## TASK DETAILS
Pull out each line of the data that includes the word "KOMANDER".

Change detection data:
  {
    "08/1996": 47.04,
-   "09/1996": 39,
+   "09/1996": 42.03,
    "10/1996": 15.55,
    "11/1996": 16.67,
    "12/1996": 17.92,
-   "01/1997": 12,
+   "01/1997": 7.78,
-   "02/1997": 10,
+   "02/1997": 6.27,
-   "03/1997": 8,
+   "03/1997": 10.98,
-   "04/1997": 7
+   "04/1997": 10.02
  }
==
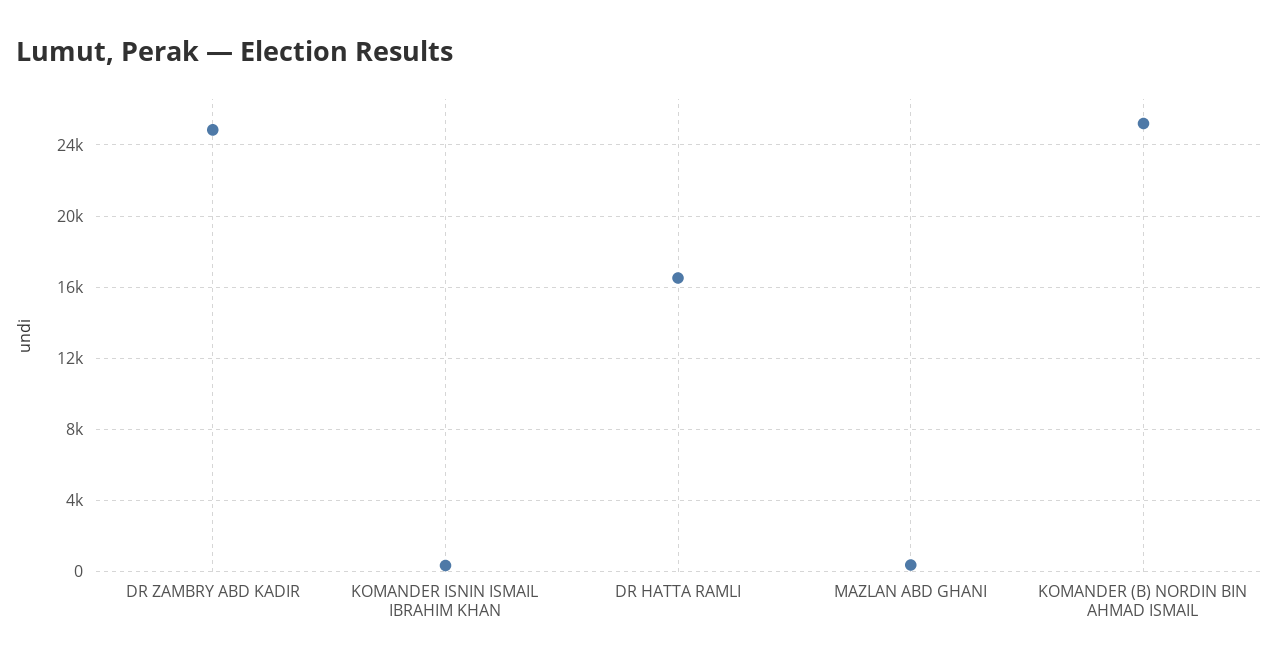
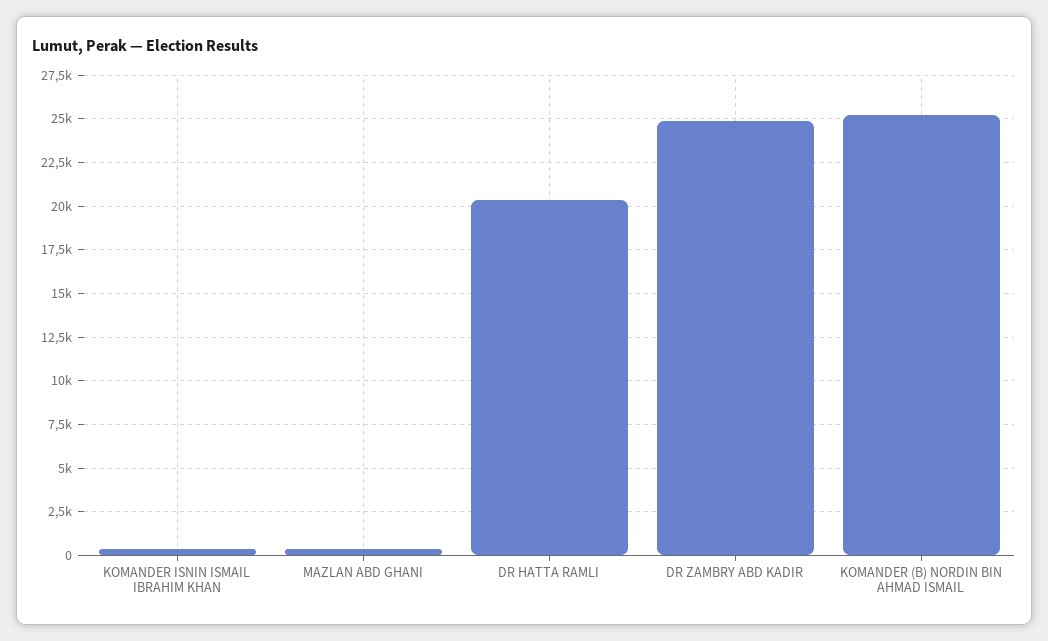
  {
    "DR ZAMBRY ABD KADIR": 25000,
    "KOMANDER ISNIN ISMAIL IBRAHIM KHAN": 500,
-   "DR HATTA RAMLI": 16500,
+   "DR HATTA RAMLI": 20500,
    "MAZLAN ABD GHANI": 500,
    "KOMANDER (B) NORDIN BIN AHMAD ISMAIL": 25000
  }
* * *
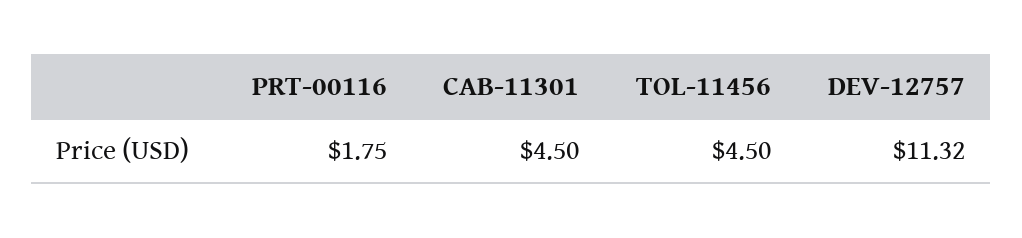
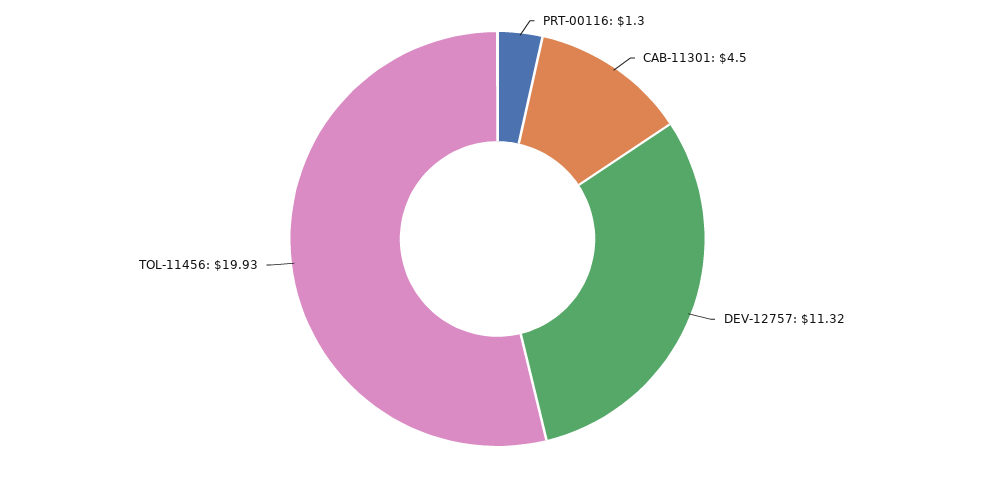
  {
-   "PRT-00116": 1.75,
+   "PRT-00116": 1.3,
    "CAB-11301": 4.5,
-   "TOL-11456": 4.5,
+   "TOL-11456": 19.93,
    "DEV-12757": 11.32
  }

## ANSWER BOX
    "KOMANDER ISNIN ISMAIL IBRAHIM KHAN": 500,
    "KOMANDER (B) NORDIN BIN AHMAD ISMAIL": 25000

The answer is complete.